Voilà pour la définition du cyberpunk que je qualifierai de « traditionnel ». Maintenant, je vais vous montrer en quoi Bonheurtm peut être rattaché à ce genre de par un grand nombre de ses caractéristiques, mais également en quoi il s’en différencie (cette démonstration va s’opérer dans les deux parties).

Le monde mis en scène par le roman de Jean Baret est dépeint comme le nôtre, dans un futur assez proche. L’auteur opère le rattachement entre son monde et le nôtre par le biais de références culturelles variées, qui nous contemporaines et familières et qui apparaissent dans le décor ou au détour des dialogues, avec notamment le « quidditch » (Harry Potter de J. K. Rowling), la psychohistoire (Fondation d’Isaac Asimov), les « snuff movies », Nilfgaard et le gwynt (The Witcher, jeu-vidéo mais également romans d’Andrej Sapkowski), les divinités lovecraftiennes, Dragon Ball, les Epic Rap Battle of History, Truman Show (film de Peter Weir), Pokemon (jeu-vidéo édité par Nintendo et développé par Game Freaks). Toutes ces références permettent d’ancrer la culture de Bonheurtm et celle de notre époque dans une continuité pour nous donner une impression de familiarité, tout comme la présence des marques (Toshiba, Walmart, Huawei, Microsoft, Pepsi…) et de leurs slogans, mais je reviendrai sur ce point plus tard.

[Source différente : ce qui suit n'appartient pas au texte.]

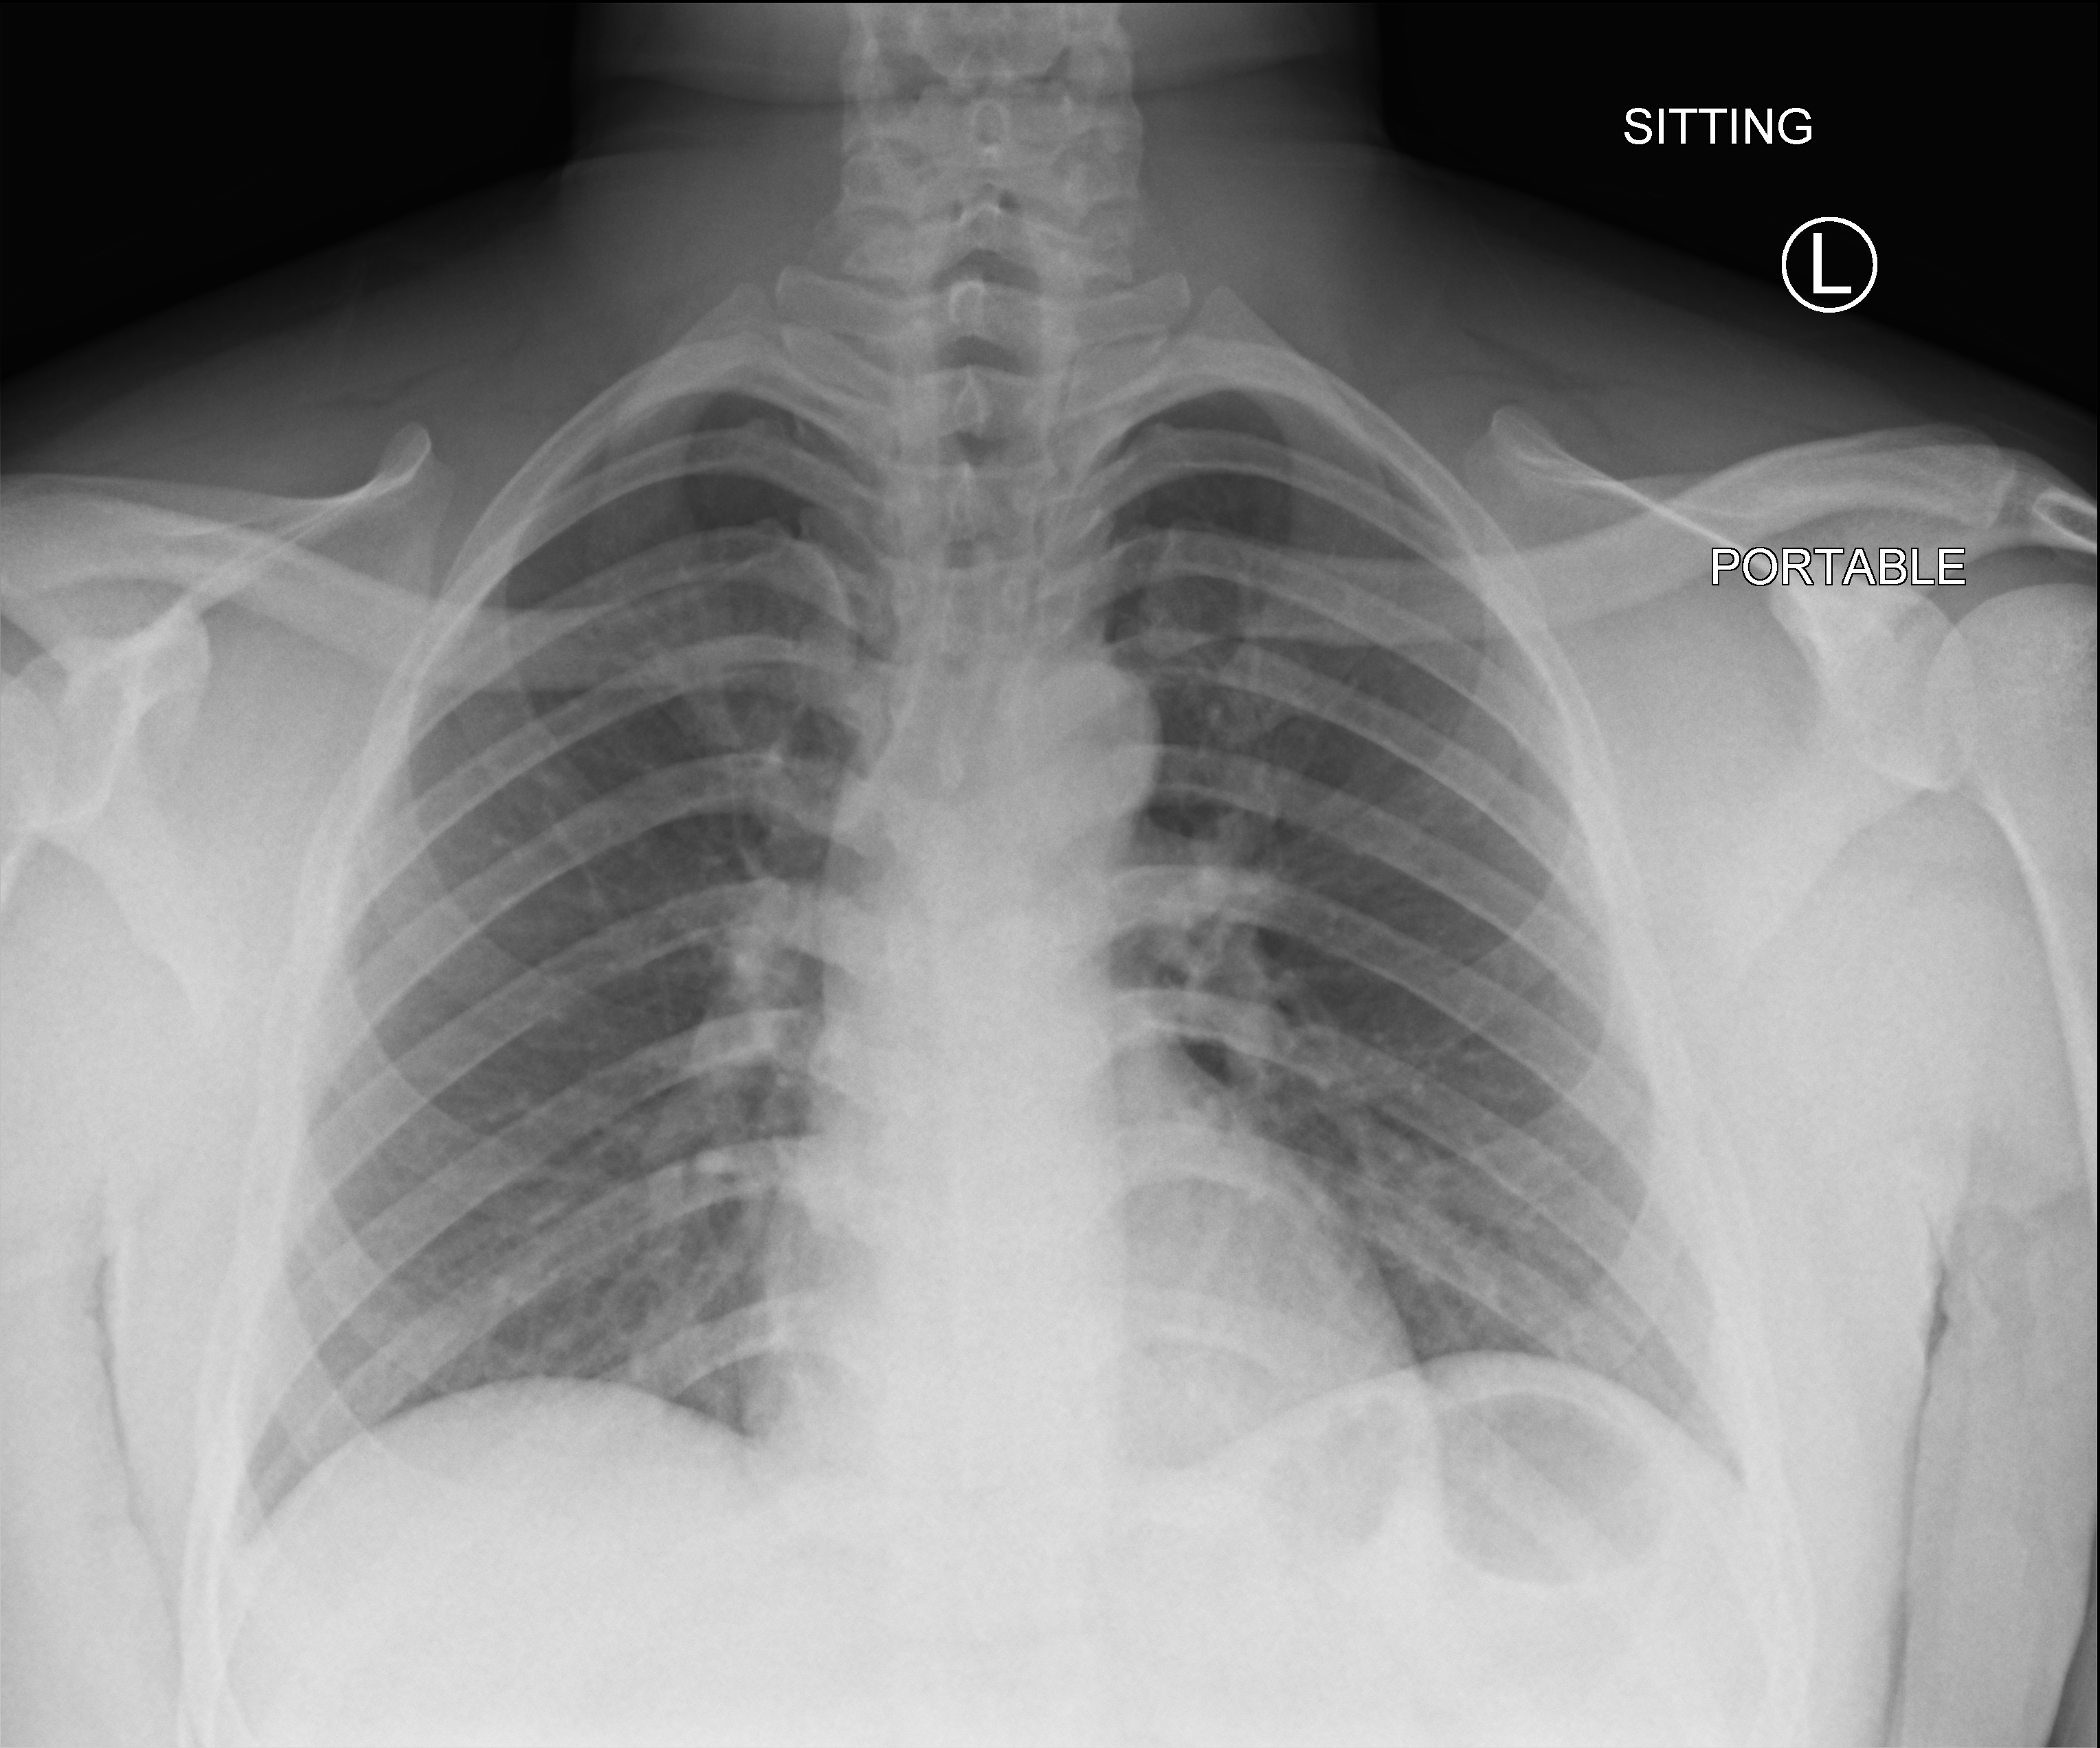
Bedside chest radiograph (computed radiography), anteroposterior (AP) projection. Male patient hospitalised with COVID-19, age 18–59 years.
Hospital-stay facts (about this admission, not read from this image; timing relative to this image not recorded): mechanically ventilated during this hospital stay: no.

Le futur dépeint par le roman est très technologique, avec une omniprésence des hologrammes, qui se trouvent dans les rues, dans les voitures, dans les appartements, dans les ascenseurs, des pilules nutritives, de la nourriture à base d’insectes (les fameux « insectes Weetabix »), mais également et surtout, une technologie d’ingénierie mécanique et génétique qui s’est extrêmement développée. Cela contribue à déjà rattacher le roman au genre du cyberpunk, mais ce qui rattache le roman à ce genre, c’est sa mise en scène d’une économie néo-libérale (je vous invite à vous documenter sur le sujet par vous-mêmes car mes maigres connaissances en économie ne permettront pas de faire une synthèse correcte) poussée à l’extrême.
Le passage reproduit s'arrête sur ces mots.